Unfortunately, the result of this bullying, whether intentional or simply dehumanizing others through class warfare, too often ends in violence. Check out the news on any given week to see the ramifications. More often, though, the put-upon kids grow up to be achievers, leaving their tormentors in the dust.
Such is the fate of Timothy Farragut McGee, NCIS Special Agent. The awkward teen has grown up, leaving (most of) his baggage at the station to become a man who makes his former classmates pale by comparison.
A lot of answers to life can be found in John Hughes films. To quote THE BREAKFAST CLUB, “You see us as you want to see us—in the simplest terms, in the most convenient definitions. But what we found out is that each one of us is a brain…and an athlete…and a basket case…a princess…and a criminal. Does that answer your question?” NCIS was the answer for McGee. Murray’s character has grown over the years, evolving from “the computer guy” to the “go-to guy” for Gibbs (Mark Harmon) and his teammates, friends and family.

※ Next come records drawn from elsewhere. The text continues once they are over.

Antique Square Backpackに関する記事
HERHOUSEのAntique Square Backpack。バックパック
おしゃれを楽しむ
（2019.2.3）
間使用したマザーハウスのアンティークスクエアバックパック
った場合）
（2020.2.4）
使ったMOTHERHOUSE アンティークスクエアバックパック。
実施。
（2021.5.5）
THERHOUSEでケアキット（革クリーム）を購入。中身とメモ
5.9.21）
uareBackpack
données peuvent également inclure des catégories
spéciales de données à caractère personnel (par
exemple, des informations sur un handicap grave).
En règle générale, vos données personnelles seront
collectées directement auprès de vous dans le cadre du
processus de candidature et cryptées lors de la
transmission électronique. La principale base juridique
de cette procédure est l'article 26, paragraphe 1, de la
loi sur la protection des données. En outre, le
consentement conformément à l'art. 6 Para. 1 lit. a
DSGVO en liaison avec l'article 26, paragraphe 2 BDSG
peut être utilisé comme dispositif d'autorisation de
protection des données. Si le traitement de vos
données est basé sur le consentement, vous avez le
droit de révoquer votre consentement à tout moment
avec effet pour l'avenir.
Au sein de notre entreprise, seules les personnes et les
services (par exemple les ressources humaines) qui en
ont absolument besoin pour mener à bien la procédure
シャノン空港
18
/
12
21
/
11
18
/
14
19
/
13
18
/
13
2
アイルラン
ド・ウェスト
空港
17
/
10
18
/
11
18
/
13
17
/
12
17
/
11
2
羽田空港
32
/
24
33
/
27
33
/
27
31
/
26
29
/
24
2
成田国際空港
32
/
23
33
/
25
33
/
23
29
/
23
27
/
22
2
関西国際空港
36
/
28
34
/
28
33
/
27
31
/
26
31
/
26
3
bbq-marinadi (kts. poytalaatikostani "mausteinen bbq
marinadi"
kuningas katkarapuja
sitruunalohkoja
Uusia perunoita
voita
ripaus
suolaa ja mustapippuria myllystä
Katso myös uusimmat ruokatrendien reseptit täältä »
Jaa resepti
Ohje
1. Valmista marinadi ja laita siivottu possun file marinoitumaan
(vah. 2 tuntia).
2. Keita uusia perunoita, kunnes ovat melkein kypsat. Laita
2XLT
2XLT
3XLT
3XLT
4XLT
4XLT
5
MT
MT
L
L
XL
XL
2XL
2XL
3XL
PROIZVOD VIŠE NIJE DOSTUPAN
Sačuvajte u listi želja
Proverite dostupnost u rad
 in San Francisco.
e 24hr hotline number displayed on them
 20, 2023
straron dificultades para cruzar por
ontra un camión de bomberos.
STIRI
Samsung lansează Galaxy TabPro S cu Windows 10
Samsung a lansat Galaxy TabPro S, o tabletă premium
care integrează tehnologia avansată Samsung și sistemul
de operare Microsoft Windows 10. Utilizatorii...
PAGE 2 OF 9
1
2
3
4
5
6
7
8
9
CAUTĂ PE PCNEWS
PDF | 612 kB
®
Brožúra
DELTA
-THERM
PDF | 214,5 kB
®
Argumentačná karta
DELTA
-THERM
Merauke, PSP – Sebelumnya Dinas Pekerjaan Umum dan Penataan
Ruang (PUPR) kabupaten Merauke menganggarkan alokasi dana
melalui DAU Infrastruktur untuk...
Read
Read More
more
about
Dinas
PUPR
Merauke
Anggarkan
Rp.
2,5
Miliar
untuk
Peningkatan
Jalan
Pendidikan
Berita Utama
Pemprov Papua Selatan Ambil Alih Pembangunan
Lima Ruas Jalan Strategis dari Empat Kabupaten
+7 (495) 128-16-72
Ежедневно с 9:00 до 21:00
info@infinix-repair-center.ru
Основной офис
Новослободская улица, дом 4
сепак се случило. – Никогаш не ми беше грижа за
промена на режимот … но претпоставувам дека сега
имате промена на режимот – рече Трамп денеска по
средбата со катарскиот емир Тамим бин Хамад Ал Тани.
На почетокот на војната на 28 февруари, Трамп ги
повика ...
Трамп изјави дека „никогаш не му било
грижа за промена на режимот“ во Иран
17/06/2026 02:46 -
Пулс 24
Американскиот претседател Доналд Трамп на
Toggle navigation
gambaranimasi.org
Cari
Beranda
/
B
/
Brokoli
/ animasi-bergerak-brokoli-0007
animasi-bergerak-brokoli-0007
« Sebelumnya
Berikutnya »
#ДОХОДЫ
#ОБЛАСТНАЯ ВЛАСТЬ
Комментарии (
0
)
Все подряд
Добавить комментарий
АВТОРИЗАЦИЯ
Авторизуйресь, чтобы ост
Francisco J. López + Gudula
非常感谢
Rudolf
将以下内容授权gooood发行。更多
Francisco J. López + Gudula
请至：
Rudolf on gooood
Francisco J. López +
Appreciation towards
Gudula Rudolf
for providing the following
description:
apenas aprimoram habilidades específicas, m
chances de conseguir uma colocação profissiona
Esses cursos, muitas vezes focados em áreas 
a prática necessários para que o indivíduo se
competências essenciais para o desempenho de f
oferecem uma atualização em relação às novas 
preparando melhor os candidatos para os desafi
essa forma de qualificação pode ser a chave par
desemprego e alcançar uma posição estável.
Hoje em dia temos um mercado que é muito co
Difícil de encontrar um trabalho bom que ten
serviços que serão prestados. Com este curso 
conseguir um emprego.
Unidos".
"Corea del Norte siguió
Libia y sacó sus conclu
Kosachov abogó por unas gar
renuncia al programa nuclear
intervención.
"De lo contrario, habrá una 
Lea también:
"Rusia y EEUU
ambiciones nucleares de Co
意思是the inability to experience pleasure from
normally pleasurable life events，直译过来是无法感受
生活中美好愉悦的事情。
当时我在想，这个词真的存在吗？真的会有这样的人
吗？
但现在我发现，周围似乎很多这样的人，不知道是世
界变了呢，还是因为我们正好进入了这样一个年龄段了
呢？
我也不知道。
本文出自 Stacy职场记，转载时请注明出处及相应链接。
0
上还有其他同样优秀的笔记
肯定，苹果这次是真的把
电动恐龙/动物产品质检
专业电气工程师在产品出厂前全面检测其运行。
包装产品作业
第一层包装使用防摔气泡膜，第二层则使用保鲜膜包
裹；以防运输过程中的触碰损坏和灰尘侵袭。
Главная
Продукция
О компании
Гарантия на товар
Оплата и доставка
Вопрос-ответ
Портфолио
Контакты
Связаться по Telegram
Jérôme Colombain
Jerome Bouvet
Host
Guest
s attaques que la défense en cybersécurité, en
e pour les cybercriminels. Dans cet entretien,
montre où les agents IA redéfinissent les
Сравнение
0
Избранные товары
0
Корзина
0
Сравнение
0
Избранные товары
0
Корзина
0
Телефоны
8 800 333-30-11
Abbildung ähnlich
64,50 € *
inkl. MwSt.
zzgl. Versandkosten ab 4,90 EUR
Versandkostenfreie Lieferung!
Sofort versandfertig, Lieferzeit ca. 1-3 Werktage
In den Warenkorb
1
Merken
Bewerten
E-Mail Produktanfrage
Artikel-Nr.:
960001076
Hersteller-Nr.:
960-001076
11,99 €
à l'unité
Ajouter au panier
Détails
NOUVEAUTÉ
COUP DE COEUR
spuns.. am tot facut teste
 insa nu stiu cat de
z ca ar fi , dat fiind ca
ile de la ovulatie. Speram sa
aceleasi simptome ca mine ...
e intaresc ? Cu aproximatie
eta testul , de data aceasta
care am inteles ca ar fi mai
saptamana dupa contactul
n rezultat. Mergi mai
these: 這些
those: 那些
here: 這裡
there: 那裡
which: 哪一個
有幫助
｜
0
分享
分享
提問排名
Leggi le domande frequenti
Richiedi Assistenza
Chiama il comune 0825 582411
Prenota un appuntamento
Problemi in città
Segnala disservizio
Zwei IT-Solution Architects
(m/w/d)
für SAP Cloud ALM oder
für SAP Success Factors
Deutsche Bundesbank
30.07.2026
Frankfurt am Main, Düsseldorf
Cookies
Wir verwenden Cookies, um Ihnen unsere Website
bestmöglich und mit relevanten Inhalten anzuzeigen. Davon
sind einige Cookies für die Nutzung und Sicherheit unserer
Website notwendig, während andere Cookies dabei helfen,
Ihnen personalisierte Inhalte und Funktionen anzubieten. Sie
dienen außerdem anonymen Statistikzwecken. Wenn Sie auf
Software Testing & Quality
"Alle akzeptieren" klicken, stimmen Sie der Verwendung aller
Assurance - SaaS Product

If only young Tim could have seen the person he would become, high school would have been less torturous and a blast from his past might not be plaguing him in the present.
If only life worked that way…
If you are a teen in distress, hang in there. Yes, NCIS is a television show and not real life, but real people make movies and TV shows. Many of them over the years, John Hughes among them, have seen your pain. And like Tim McGee, you will rise above the noise that is high school and become the person you always have been in your heart.
Guest stars in tonight’s NCIS episode, “Once Upon A Tim,” are Matthew Glave as Tim’s dad, Admiral John McGee, Charles Tyler Kinder, Sammi-Jack Martincak, Stephen Full and John Hartmann. “Once Upon A Tim” was written by David J. North and Steven D. Binder and directed by Tony Wharmby.
NCIS airs tonight (February 19) at 8:00 p.m. on CBS in the U.S. and on Global TV in Canada.